Task details => Write out every entry exactly; the pictures do not belong in the copy.

---

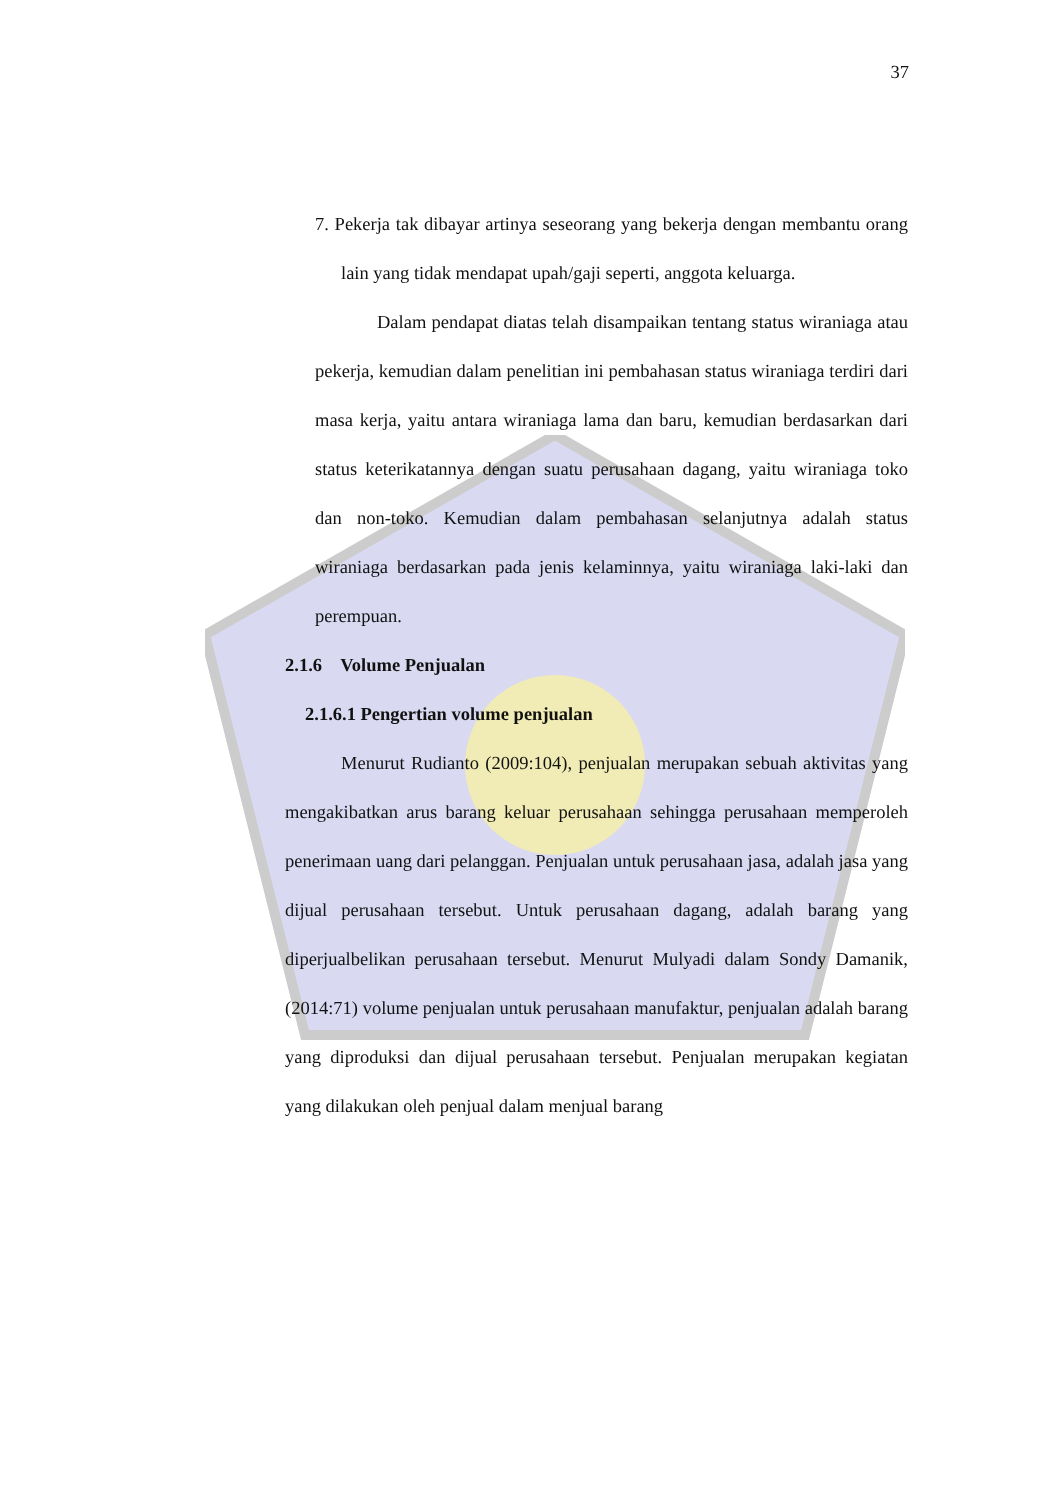37
7. Pekerja tak dibayar artinya seseorang yang bekerja dengan membantu orang lain yang tidak mendapat upah/gaji seperti, anggota keluarga.
Dalam pendapat diatas telah disampaikan tentang status wiraniaga atau pekerja, kemudian dalam penelitian ini pembahasan status wiraniaga terdiri dari masa kerja, yaitu antara wiraniaga lama dan baru, kemudian berdasarkan dari status keterikatannya dengan suatu perusahaan dagang, yaitu wiraniaga toko dan non-toko. Kemudian dalam pembahasan selanjutnya adalah status wiraniaga berdasarkan pada jenis kelaminnya, yaitu wiraniaga laki-laki dan perempuan.
2.1.6 Volume Penjualan
2.1.6.1 Pengertian volume penjualan
Menurut Rudianto (2009:104), penjualan merupakan sebuah aktivitas yang mengakibatkan arus barang keluar perusahaan sehingga perusahaan memperoleh penerimaan uang dari pelanggan. Penjualan untuk perusahaan jasa, adalah jasa yang dijual perusahaan tersebut. Untuk perusahaan dagang, adalah barang yang diperjualbelikan perusahaan tersebut. Menurut Mulyadi dalam Sondy Damanik, (2014:71) volume penjualan untuk perusahaan manufaktur, penjualan adalah barang yang diproduksi dan dijual perusahaan tersebut. Penjualan merupakan kegiatan yang dilakukan oleh penjual dalam menjual barang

---

Response to the exercise =>
37
7. Pekerja tak dibayar artinya seseorang yang bekerja dengan membantu orang lain yang tidak mendapat upah/gaji seperti, anggota keluarga.
Dalam pendapat diatas telah disampaikan tentang status wiraniaga atau pekerja, kemudian dalam penelitian ini pembahasan status wiraniaga terdiri dari masa kerja, yaitu antara wiraniaga lama dan baru, kemudian berdasarkan dari status keterikatannya dengan suatu perusahaan dagang, yaitu wiraniaga toko dan non-toko. Kemudian dalam pembahasan selanjutnya adalah status wiraniaga berdasarkan pada jenis kelaminnya, yaitu wiraniaga laki-laki dan perempuan.
2.1.6 Volume Penjualan
2.1.6.1 Pengertian volume penjualan
Menurut Rudianto (2009:104), penjualan merupakan sebuah aktivitas yang mengakibatkan arus barang keluar perusahaan sehingga perusahaan memperoleh penerimaan uang dari pelanggan. Penjualan untuk perusahaan jasa, adalah jasa yang dijual perusahaan tersebut. Untuk perusahaan dagang, adalah barang yang diperjualbelikan perusahaan tersebut. Menurut Mulyadi dalam Sondy Damanik, (2014:71) volume penjualan untuk perusahaan manufaktur, penjualan adalah barang yang diproduksi dan dijual perusahaan tersebut. Penjualan merupakan kegiatan yang dilakukan oleh penjual dalam menjual barang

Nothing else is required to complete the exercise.